Dans ce magnifique livre que j’ai reçu par l’intermédiaire du Club Transfuge dont je fais partie, Oriane Jeancourt Galignani, Rédactrice en chef du magazine Transfuge, évoque le suicide de la poétesse Sylvia Plath, elle ne raconte pas comment elle s’est suicidée mais elle reconstitue, en s’appuyant sur ses écrits, la vie de souffrance et d’humiliation qui a amené cette femme à la dernière extrémité. Un très beau livre.
Mourir est un art comme tout le reste
Oriane Jeancourt Galignani
En Angleterre, par une nuit glacée de février 1963, Sylvia Plath organise méticuleusement son suicide tout en prenant soin que ses enfants puissent trouver quelque chose à manger quand ils se réveilleront orphelins. Oriane Jeancourt Galignani prend cette histoire à bras le corps pour reconstituer à sa façon la mort de cette poétesse adulée des féministes, délaissée par son mari, humiliée plus souvent qu’à son tour, mais aussi pour expliquer comment une femme jeune, belle et talentueuse peut arriver à cette ultime extrémité. « Ce roman s’est accordé toute liberté…. S’appropriant l’existence de personnalités réelles ».
En préparant son suicide Sylvia explore toutes les failles qui ont fissuré sa vie et qui se creusent de plus en plus la détruisant complètement : son avortement, l’accouchement de son fils, ses amours, son amour, son grand amour avec Ted Hughes, le poète chéri des médias, « imposteur en goguette », qui s’en va à vau l’eau. Ted conduit sa carrière au détriment de celle de sa femme qui accepte de vivre en retrait pour l’amour de son mari et de ses enfants. « Parce que ta vie restera l’officielle et la mienne l’officieuse ». Elle revoit aussi Bergman et son film, « Au seuil de la vie », sur l’accouchement, la maternité, l’avortement, la stérilité ; elle ressent encore l’humiliation qu’elle a éprouvé quand on lui a refusé ironiquement de publier « La cloche de détresse » ; elle ne peut oublier son père nazi à jamais, profondément antisémite, sa mère qui ne sait pas l’aimer, sa première tentative pour fuir vers un autres monde ; elle revit sa rupture avec la religion le jour des obsèques de son père, le jour du baptême des ses enfants ; elle n’arrive toujours pas à assumer ses origines allemandes, sa parentalité avec les auteurs de l’Holocauste. Toujours l’échec, l’humiliation, les hallucinations qui la pourchassent, elle ne croit plus en elle, elle se trouve laide, indésirable, incapable de séduire, mauvaise mère. Femme bafouée, poétesse dévaluée, mère accablée, fille hantée par les fantômes, sa vie ne vaut plus la peine d’être vécue.

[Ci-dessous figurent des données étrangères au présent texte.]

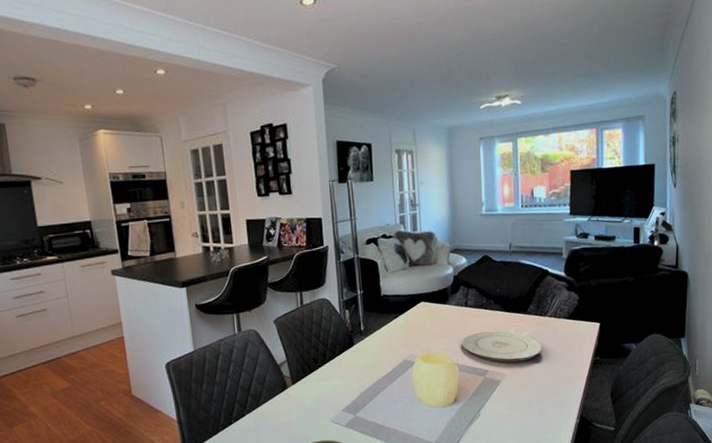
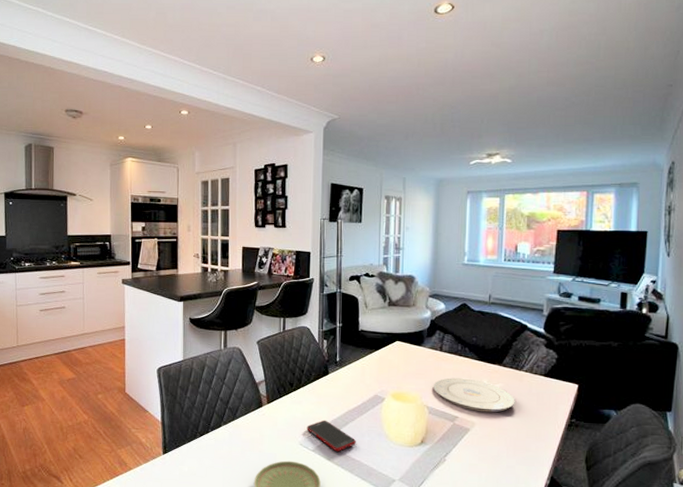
cell phone: none [336,392,389,423] -> present [306,420,356,452]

Oriane ne raconte pas la vie de Sylvia, elle la réinvente, elle s’infiltre sous la peau de la poétesse pour nous conduire au cœur du drame de cette femme mille fois humiliée car ce n’est pas seulement la folie qui a tué Sylvia, mais surtout la somme des humiliations et des frustrations qu’elle a dû subir. Elle veut, par ce procédé, nous faire ressentir ce que cette femme a subi, ce qu’elle n’a pas pu supporter, ce qu’elle a fui. Sylvia Plath était bipolaire, selon le diagnostique actuel, mais Oriane insiste surtout sur sa vie de fille, sa vie de femme, sa vie d’épouse avec tous les échecs qu’elle a rencontrés dans toutes ces vies. Mais ce livre est avant tout, à mon sens, un grand texte qui se suffirait certainement à lui-même s’il ne fallait pas un prétexte pour assembler les mots, les accorder en musique funèbre, un requiem pour toutes les femmes poussées vers l’extrême.
Une écriture riche, travaillée, léchée, un récit très maitrisé, vivant, sensuel, agréable à lire, un beau texte, étayé de multiples citations de l’œuvre de la poétesse, qui réinvente une Sylvia acculée à la dernière extrémité, dans un récit cheminant au gré des pensées que la victime a pu avoir tout en ourdissant son ultime plan. Un texte dans lequel Oriane pourrait conjuguer son talent avec celui de Sylvia, mais pour l’affirmer, il faut que désormais je lise « La cloche de détresse ».